**Your assignment:**
Only one range belongs in the answer: the line holding "Calificaciones de mitad" through the last line of the records, reproduced as is.

╭─ Excerpted data

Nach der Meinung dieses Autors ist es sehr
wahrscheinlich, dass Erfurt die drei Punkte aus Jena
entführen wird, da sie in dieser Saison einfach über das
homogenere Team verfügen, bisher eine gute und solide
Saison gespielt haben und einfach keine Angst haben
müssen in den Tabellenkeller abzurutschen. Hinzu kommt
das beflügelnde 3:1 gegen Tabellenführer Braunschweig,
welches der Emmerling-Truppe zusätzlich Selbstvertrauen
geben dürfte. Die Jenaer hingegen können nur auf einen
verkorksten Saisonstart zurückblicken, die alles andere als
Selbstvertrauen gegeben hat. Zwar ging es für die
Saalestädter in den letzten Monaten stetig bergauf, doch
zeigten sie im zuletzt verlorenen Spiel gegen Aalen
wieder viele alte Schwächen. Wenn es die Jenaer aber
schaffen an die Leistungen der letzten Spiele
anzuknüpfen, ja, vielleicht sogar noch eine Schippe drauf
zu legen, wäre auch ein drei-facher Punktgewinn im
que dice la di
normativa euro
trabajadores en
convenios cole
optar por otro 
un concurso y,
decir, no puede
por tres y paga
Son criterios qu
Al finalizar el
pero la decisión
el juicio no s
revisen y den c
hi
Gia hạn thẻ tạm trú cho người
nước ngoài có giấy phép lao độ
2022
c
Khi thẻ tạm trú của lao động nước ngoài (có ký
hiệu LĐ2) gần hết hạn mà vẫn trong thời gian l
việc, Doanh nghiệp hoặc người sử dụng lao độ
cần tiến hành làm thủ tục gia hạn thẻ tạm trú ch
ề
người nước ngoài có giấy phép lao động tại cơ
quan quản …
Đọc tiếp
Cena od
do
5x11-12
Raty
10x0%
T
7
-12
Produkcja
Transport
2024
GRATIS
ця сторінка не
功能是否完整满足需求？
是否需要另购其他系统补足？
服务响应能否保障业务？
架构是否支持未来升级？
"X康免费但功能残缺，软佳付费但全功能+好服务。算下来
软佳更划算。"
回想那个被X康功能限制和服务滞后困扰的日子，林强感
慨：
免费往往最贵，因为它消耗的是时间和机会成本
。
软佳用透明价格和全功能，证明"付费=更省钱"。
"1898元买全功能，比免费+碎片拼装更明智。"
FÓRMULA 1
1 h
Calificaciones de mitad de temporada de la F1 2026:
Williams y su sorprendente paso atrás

╰─

**Answer area:**
Calificaciones de mitad de temporada de la F1 2026:
Williams y su sorprendente paso atrás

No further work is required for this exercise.